## PAGE EXTRACT
- - - -

9 Ben Youngs (Leicester)

What are we to make of him? When the Lions scrum-half is even partially off his game, he sinks like a stone. When he is fully on it, he rises above his peers and rivals like a Cape Canaveral moonshot. Burdened with the Tigers captaincy over the course of a difficult and often fractious campaign, he has fought tooth and nail to keep the country’s biggest club in the competitive loop, producing performances of character at the moments of greatest need.

1 Mako Vunipola (Saracens)

The England forwards coach Graham Rowntree has quality loose-head candidates coming out of his cauliflower ears, the most potent of which right now is the Tongan tractor with the British passport. Everyone knew about his ball-carrying and off-loading skills; what nobody knew for sure was whether he would prosper under the current scrum protocols. The conundrum has been solved. Vunipola appears to be more comfortable in this crucial department than the renowned scrum technician Alex Corbisiero, which is saying something.

2 Jamie George (Saracens)

- - - -

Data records
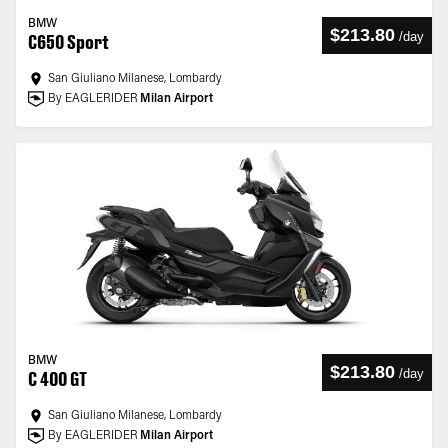
BMW
$213.80
/
day
C650 Sport
San Giuliano Milanese, Lombardy
By EAGLERIDER
Milan Airport
BMW
$213.80
/
day
C 400 GT
San Giuliano Milanese, Lombardy
By EAGLERIDER
Milan Airport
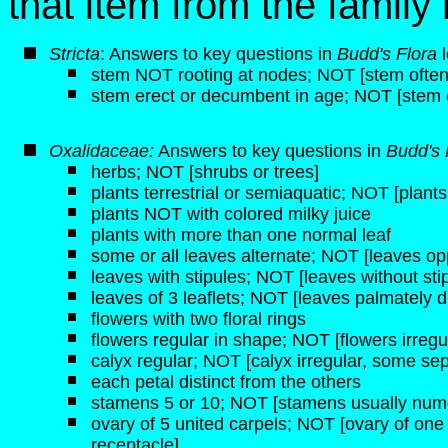
that item from the famil
Stricta
: Answers to key questions in
Budd's Flora
l
stem NOT rooting at nodes; NOT [stem often 
stem erect or decumbent in age; NOT [stem 
Oxalidaceae:
Answers to key questions in
Budd's 
herbs; NOT [shrubs or trees]
plants terrestrial or semiaquatic; NOT [plant
plants NOT with colored milky juice
plants with more than one normal leaf
some or all leaves alternate; NOT [leaves op
leaves with stipules; NOT [leaves without sti
leaves of 3 leaflets; NOT [leaves palmately d
flowers with two floral rings
flowers regular in shape; NOT [flowers irregu
calyx regular; NOT [calyx irregular, some sep
each petal distinct from the others
stamens 5 or 10; NOT [stamens usually num
ovary of 5 united carpels; NOT [ovary of one
receptacle]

- - - -

## DIRECTIVE
Copy the rugby player ratings in full, word for word. None of the rows have any connection to the rugby player ratings.

## WRITTEN ANSWER
9 Ben Youngs (Leicester)

What are we to make of him? When the Lions scrum-half is even partially off his game, he sinks like a stone. When he is fully on it, he rises above his peers and rivals like a Cape Canaveral moonshot. Burdened with the Tigers captaincy over the course of a difficult and often fractious campaign, he has fought tooth and nail to keep the country’s biggest club in the competitive loop, producing performances of character at the moments of greatest need.

1 Mako Vunipola (Saracens)

The England forwards coach Graham Rowntree has quality loose-head candidates coming out of his cauliflower ears, the most potent of which right now is the Tongan tractor with the British passport. Everyone knew about his ball-carrying and off-loading skills; what nobody knew for sure was whether he would prosper under the current scrum protocols. The conundrum has been solved. Vunipola appears to be more comfortable in this crucial department than the renowned scrum technician Alex Corbisiero, which is saying something.

2 Jamie George (Saracens)